What is Evidence Based Practice?

As a parent, as a person, as a consumer we should always consider the outcome of our decisions. In terms of simple logic, will doing A lead to B? Will putting my child on a certain diet or making them wear a certain vest produce the results I am looking for?

As an Occupational Therapist we are expected to use Evidence Based Practice to drive our treatment.

Evidence is proof. It is scientific proof, not one or two people reporting their results. It is based on RESEARCH that was good enough to be publised in a medical journal with a good reputation. This means the study was strong, it was planned and conducted in a manner that would produce results that would give clear answers.

Based means we are using the research as a guide. We may read a study about an intervention and how it was implemented in a very strict regimen, we may only need to use some elements of this treatment and see good results.

For example weighted vests used to be used as a sensory intervention however studies did not show clear results that they helped reduce sensory behaviors and they also poorly affected posture in children with low muscle tone. Now compression vests are used and therapists document behavior to examine, then put the vest on the child, and document the SAME behavior to see if the compressiom vest worked with the child as a sensory intervention. Evidence is used to guide our practice.

Parenting is such a difficult task, parents can be vulnerable to anyone who claims to be able to help their child. New parents buy all the tools and gadgets they think they need for their child, special needs parents would do anything for their kids. However, I invite you to reflect and think about any treatment you are giving your child, any intervention you are applying.

As always, feel free to comment and share.

Social Skills

Social skills are what help people to interact with others in a positive manner. This includes the ability to make friends, maintain friendships, playing with others, turn taking during games, and the more simple interactions such as speaking to a cashier in a store or asking someone for directions. With social skills we are able to make requests and make our needs known. Social skills are so important for special needs children. For those who are verbal and able to learn social skills can be taught. The concept that being personable or friendly is a trait that one is born with is untrue. Just as adults can improve their speaking skills or build their confidence, children and younf adults can improve their social skills and confidence.

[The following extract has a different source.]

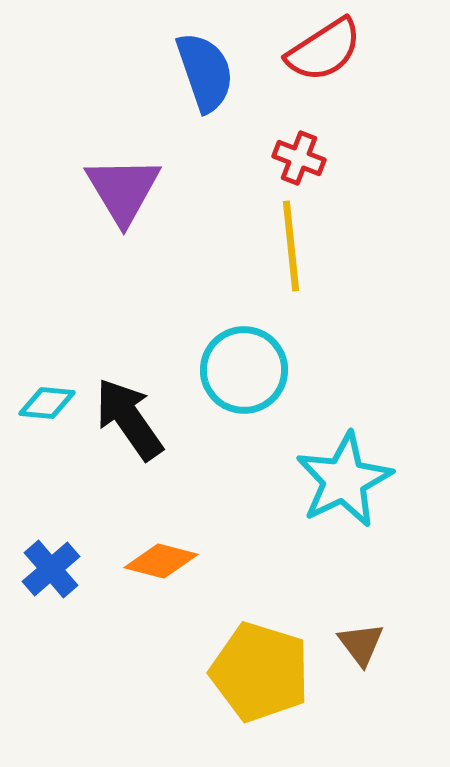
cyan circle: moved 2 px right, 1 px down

Some things that kiddos can work on include:

  • Personal space (learning how close to stand when speaking with others. Using an arms length is a great way to measure.)
  • Volume, kids can be screamers or mumblers, but we can teach them to use to right volume to speak and be heard.
  • Turn taking, when engaging others in a conversation or whole playing a game, kids need to learn to take turns talking and listening. Waiting is such an important and undertaught skill!
  • Common phrases, kids on the autism spectrum can be taught common phrases to use in certain situations. Scripting is really a natural tool of language development where children repeat things they have heard elsewhere. This is be functional if utilized in a proper manner. For example: “help please”, “my turn” etc.
  • Social stories for difficult events such as haircutting. A social story is a simple story where kids learn what to anticipate in a tough situation, for example “the barber will buzz his electric razor it is LOUD but, it doesn’t hurt. Adam loves his haircut, he looks so handsome!”
  • How to be polite, we can teach kids the social nuances by providing them situations to practice. Teach them to greet others.
  • I almost forgot, get the kids off the electronics! They only encourage isolation further. The less screen time the better.

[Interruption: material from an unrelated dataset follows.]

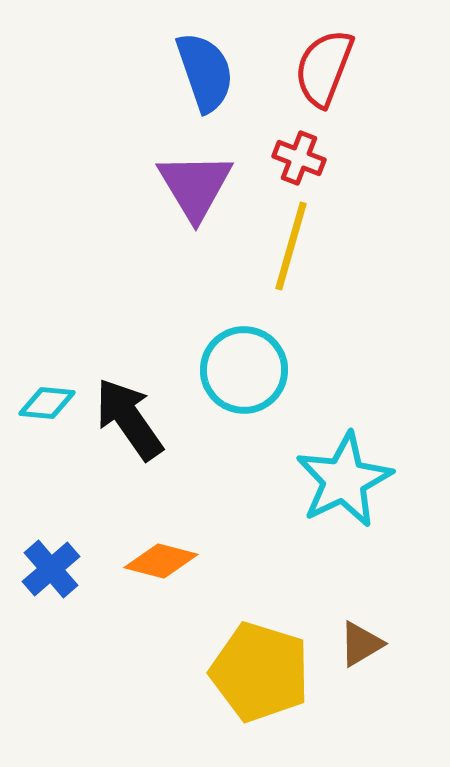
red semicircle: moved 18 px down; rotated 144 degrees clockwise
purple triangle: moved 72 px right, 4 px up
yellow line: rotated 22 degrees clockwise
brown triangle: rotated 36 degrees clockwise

Social groups can be interest based such as a model airplane building or model train group. Or, it can be activity based, a sports group or a art group. We can also create a buddy system and there are some awesome non profits who team up kids with neurotypical peers at fun places like kids muesuems and parks.

Parents of nerotypical kids, your kids can learn a lot from special needs kids! Please teach your kids how to interact with kids that are different with kindness and patience. Don’t teach them to avoid, but to include!